Besides the ‘Bijli, Sadak and Pani’ (electricity, roads and water) – the clichéd terms for governance, people also need food, they need medicines and whole lot of other things that are also needed in life. And for all these essentials and other supplementary services they need money. Money will come only when they are willing to, and able to work; and also when that profitable work is actually available to them. Even after having the money, they have to be able to transform it into the goods and services they need. Cutting the long talk short, it goes without saying that people have to be able to generate money and money has to be able to generate goods and services, fulfill people’s needs. All this requires a certain degree of calm and ‘normality’. No cause, howsoever pious it is, stands chance of sustained popular support if it does not appreciate people’s realities.

Kashmiri separatists, who have for long lost touch with the common people, must step out of their ivory towers to have a feel of life as it comes to the ordinary mortals day-in and day-out. Instead of relying just on the inputs of their immediate coterie of sycophants who only show them their ‘preferred world’ where they (leaders) believe themselves as always wise and right and all others naïve, wrong and evil, it’s time when the separatists must take a plunge into the world of reality. They must see the world as it is – “an arena of power politics moved primarily by perceived immediate self-interests, where morality is rhetorical rationale for expedient action and self-interest”. Whether anybody likes it or not, reality has it that we are living in a world where political claims and slogans are made for the lofty aim of “the common good” and then acted out in life on the basis of “the common greed”! This hold true for every type and brand of politics – separatism included.

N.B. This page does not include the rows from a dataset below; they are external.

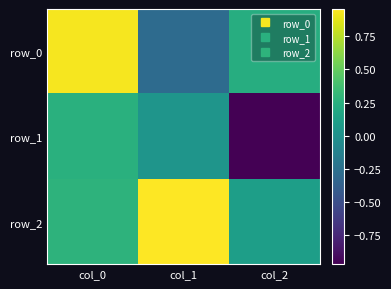

At which category does the chart reach its peak across all series?

col_1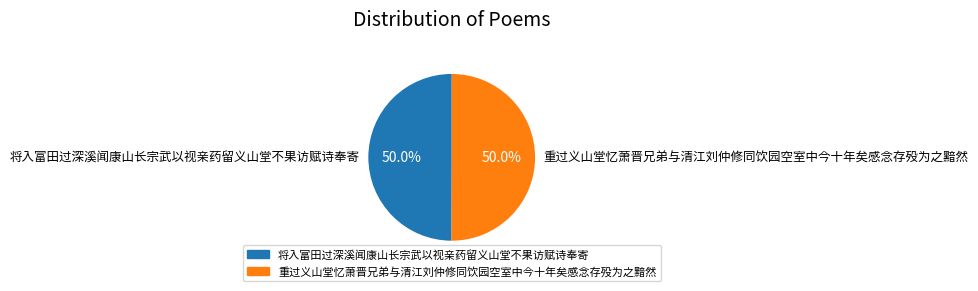

Count the number of slices in the pie.

2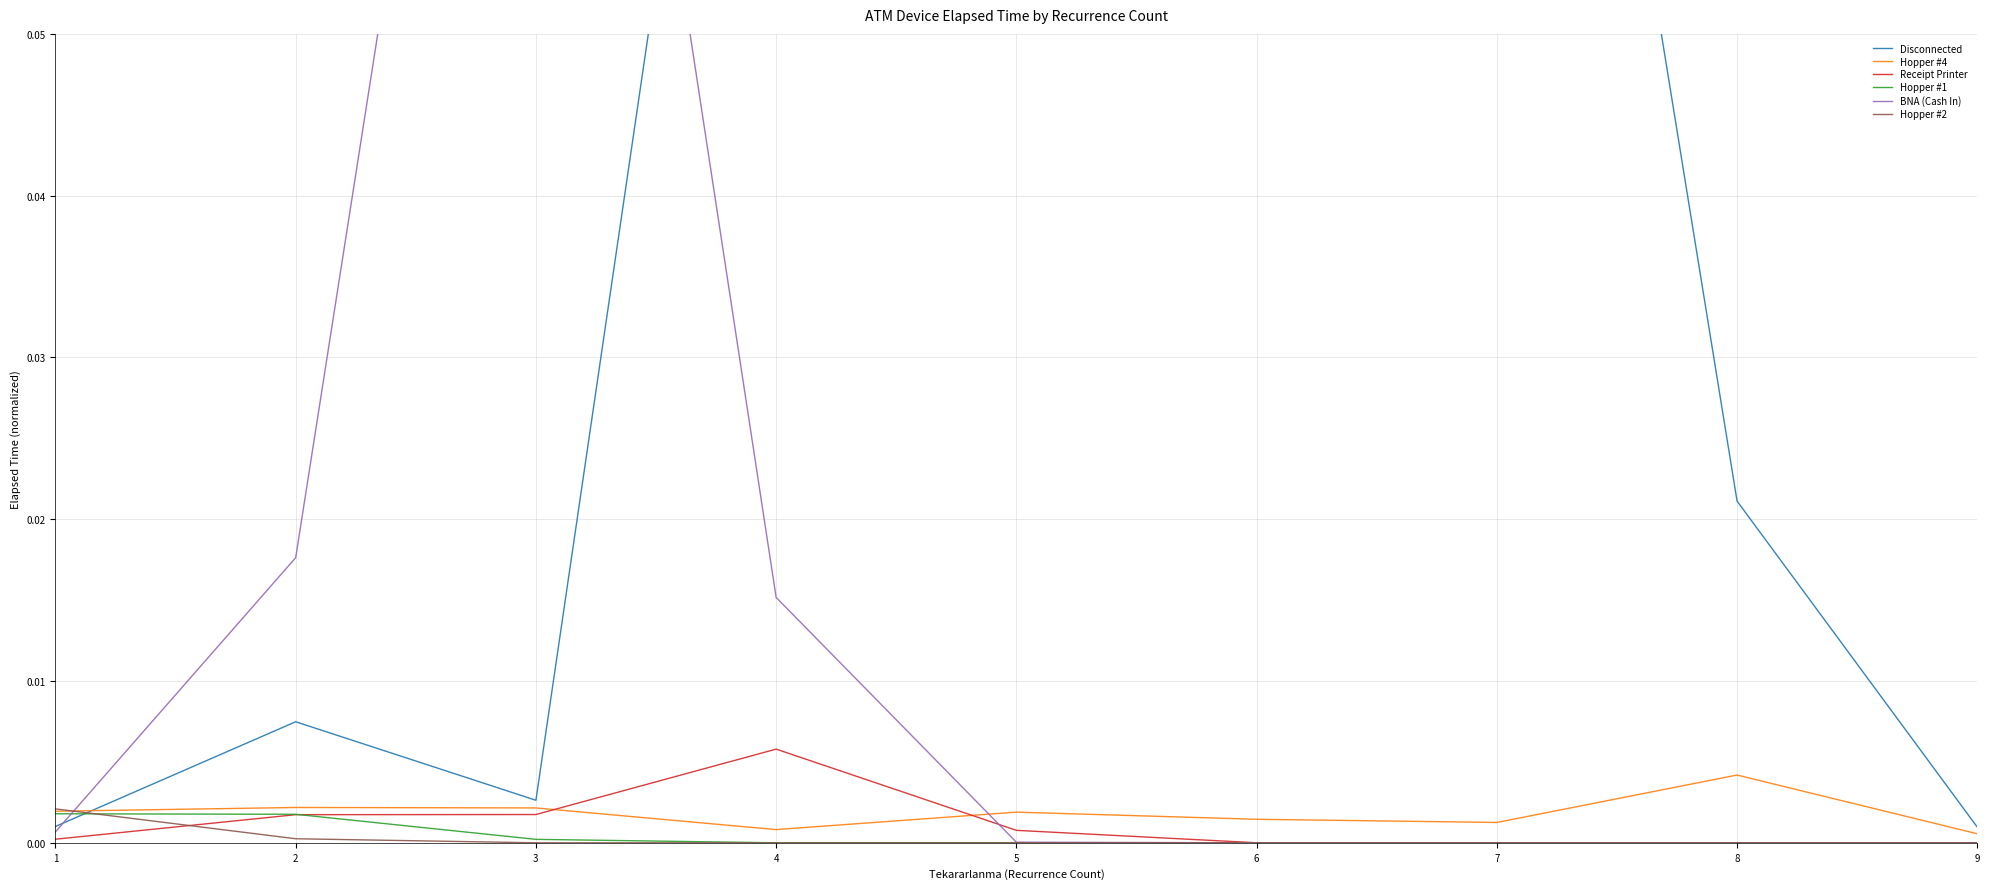

Which category has the highest value in the Hopper #2 series?

1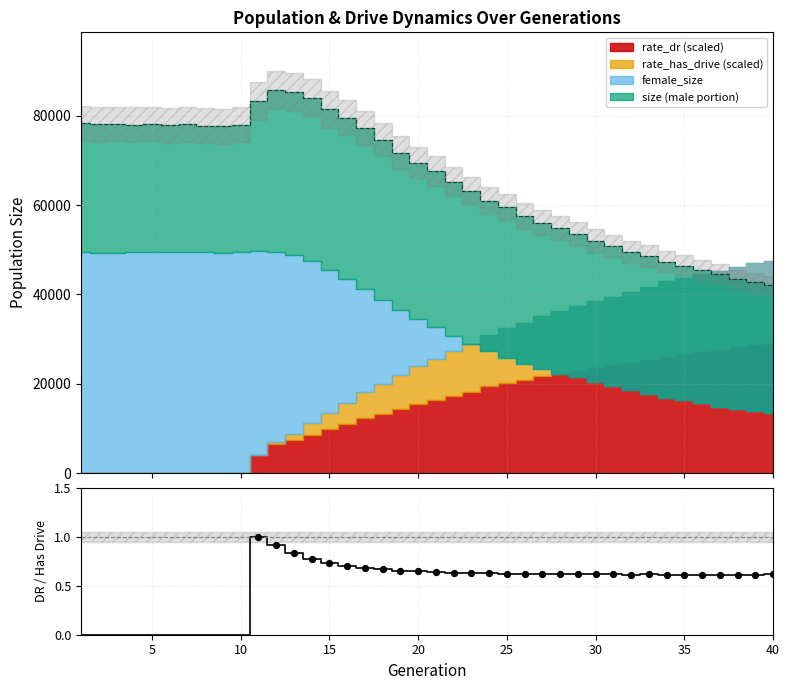

What is the total value across all series at 9?

126927.0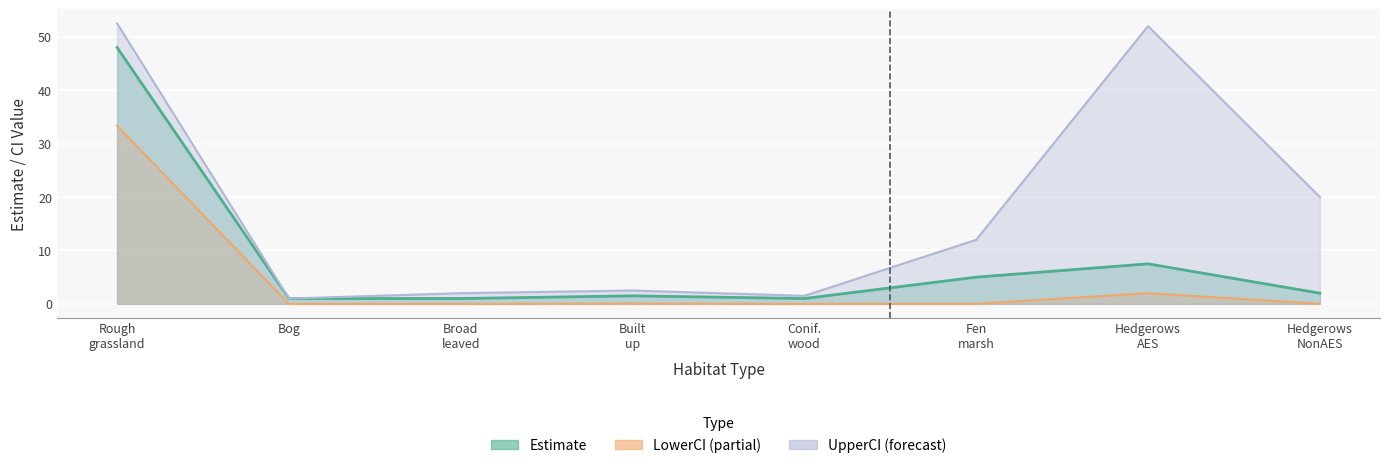

How many values in the UpperCI series exceed 12?

3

Once this chunk of Kashmiri leadership moves into the world of reality, they will begin to shed every fallacy. The prime illusion they need to rid themselves of is their conventional view that they are always right, always infallible; that, it is ‘my way or the highway!’ For realists, life is without the rhyme and reason or even shadow of order unless we approach it with the two key converses – “seeing everything in its duality helps us get dim clues of direction and what it’s all about”. It is in these contradictions and their incessant interacting tensions that creativity is born. They must realize that for every positive there is a negative. The 4000 years-old Chinese philosophy has this basic political wisdom – ‘there is nothing positive without its concomitant negative, nor any political paradise without its negative side!’